(Entries drawn from a collection)

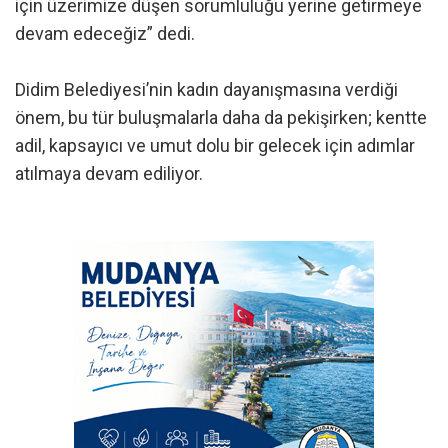
için üzerimize düşen sorumluluğu yerine getirmeye
devam edeceğiz” dedi.
Didim Belediyesi’nin kadın dayanışmasına verdiği
önem, bu tür buluşmalarla daha da pekişirken; kentte
adil, kapsayıcı ve umut dolu bir gelecek için adımlar
atılmaya devam ediliyor.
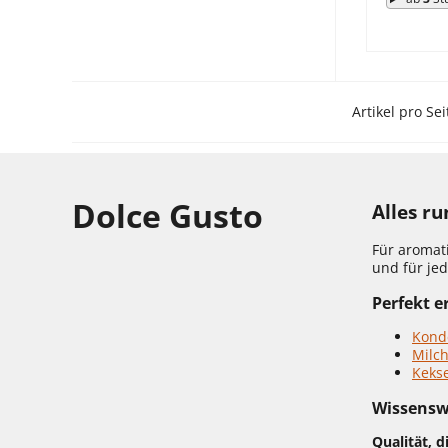
Artikel pro Sei
Dolce Gusto
Alles r
Für aromat
und für je
Perfekt e
Kond
Milc
Keks
Wissensw
Qualität, 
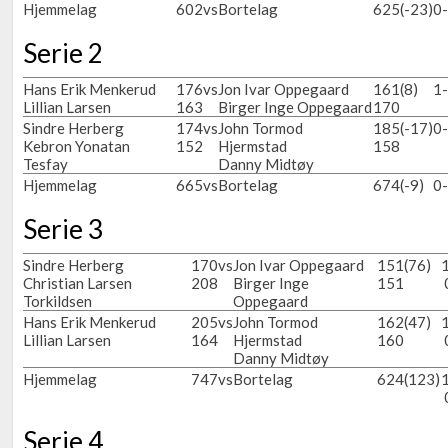
Hjemmelag
602
vs
Bortelag
625
(-23)
0
Serie 2
Hans Erik Menkerud
176
vs
Jon Ivar Oppegaard
161
(8)
1
Lillian Larsen
163
Birger Inge Oppegaard
170
Sindre Herberg
174
vs
John Tormod
185
(-17)
0
Kebron Yonatan
152
Hjermstad
158
Tesfay
Danny Midtøy
Hjemmelag
665
vs
Bortelag
674
(-9)
0
Serie 3
Sindre Herberg
170
vs
Jon Ivar Oppegaard
151
(76)
Christian Larsen
208
Birger Inge
151
Torkildsen
Oppegaard
Hans Erik Menkerud
205
vs
John Tormod
162
(47)
Lillian Larsen
164
Hjermstad
160
Danny Midtøy
Hjemmelag
747
vs
Bortelag
624
(123)
Serie 4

▶ **INSTRUCTIONS TO FOLLOW**
Reproduce the text from the start of the entries through the line containing "atılmaya devam ediliyor.", including both ends, and omit the pictures from your answer.

▶ **WRITTEN ANSWER**
için üzerimize düşen sorumluluğu yerine getirmeye
devam edeceğiz” dedi.
Didim Belediyesi’nin kadın dayanışmasına verdiği
önem, bu tür buluşmalarla daha da pekişirken; kentte
adil, kapsayıcı ve umut dolu bir gelecek için adımlar
atılmaya devam ediliyor.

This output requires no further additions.